The laborers began shoveling dirt on the coffin.

Each clump made Lucy cry out. Ken's face looked ready to crumple.

Buck shook his head, and Nova wheeled him away.

The chair bumped its way over the grass, catching a couple of times and forcing Nova to free its wheels. Finally, she got it to the curb of the swooping drive where the hearse sat and worked a long time getting Lowell out of the chair and into the Jeep. Folding the chair and stowing it in back, she sped off.

***

I dropped Milo off at the West L.A. station and drove back to Malibu. Shooting the Curl was still closed.

Had I flushed the prey too well?

I stopped off at the Malibu civic center and killed an hour locating a business license for the surf shop.

When the original papers had been filed, the Sheas had been living on the land side, up Rambla Pacifica. Three years later, they'd moved to the 20000 block of Pacific Coast Highway.

I drove back south and found the place: a one-story Cape Cod, white board and green shutters, squeezed between two bigger stucco edifices. Probably one of the original beach structures of the twenties and thirties, reminiscent of a quieter, simpler Malibu. Sometimes big storms washed the old places out to sea.

I rang the bell. No answer. The knocker was a bronze sea lion patinaed with salt. I used it to drum the green wooden door a couple of times. Still nothing. Neither Gwen's customized van nor Tom's BMW was in sight. But no mail in the box, not even throwaways.

I went home and called the Producers Guild and learned that Curtis App was president of New Times Productions in Century City.

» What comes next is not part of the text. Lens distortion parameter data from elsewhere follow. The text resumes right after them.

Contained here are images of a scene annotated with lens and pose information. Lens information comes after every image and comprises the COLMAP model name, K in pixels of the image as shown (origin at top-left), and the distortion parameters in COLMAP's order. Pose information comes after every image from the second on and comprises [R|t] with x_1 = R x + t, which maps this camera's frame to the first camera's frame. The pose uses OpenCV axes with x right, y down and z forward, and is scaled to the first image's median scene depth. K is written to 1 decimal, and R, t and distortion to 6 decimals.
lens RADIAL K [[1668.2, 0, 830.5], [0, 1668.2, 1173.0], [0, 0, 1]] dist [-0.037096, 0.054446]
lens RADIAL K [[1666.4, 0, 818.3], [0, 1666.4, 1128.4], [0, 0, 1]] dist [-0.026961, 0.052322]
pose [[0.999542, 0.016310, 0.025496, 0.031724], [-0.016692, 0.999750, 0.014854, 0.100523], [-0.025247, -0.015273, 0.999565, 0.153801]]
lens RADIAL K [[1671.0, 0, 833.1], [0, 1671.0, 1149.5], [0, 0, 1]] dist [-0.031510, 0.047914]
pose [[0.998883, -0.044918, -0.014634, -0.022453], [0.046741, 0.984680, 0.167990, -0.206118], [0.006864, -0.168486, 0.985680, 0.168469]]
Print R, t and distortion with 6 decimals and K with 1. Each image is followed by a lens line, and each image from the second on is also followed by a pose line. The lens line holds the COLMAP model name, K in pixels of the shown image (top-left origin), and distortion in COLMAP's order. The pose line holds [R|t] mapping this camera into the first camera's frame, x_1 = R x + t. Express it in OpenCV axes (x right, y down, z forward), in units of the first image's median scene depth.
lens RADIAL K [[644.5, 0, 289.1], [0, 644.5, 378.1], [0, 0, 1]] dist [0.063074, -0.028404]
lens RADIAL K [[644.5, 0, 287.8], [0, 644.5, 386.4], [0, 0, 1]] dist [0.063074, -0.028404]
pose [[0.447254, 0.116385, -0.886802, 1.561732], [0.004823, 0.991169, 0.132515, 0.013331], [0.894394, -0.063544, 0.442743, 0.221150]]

A call to New Times got me a voice mail system that required an engineering degree to understand. I pushed 6 to speak with Mr. App and got cut off.

It was just after noon.

I drove into the city, heading straight for the university library.

The computer held a dozen references to App, the most recent being five-year-old reviews of a movie he'd produced called Camp Hatchet II.

Bomb review. Maybe that was his spiritual link with Lowell. The next seven citations were more of the same. Then I found a thirteen-year-old article in American Film entitled APP ON THE DEFENSE: TEEN PIX PRODUCER SAYS HE KEEPS KIDS OUT OF TROUBLE.

The magazine hadn't been microfilmed, but it was in the stacks. The article was an interview in which App acknowledged the dreadful critical notices he'd received on each of the nine soft-sex blood-and-gore flicks he'd produced and admitted that "my pictures aren't Dostoyevsky, they're popcorn for the head. But no pubic hair or nipples. Kids watch them, space out, and have a good time in the drive-in. When they're there, they're off the streets, so think of it as public service programming. As a parent, I'd rather have my kid watch Janey Makes the Squad or Red Moon Over Camp Hatchet than a lot of the garbage that's on network TV."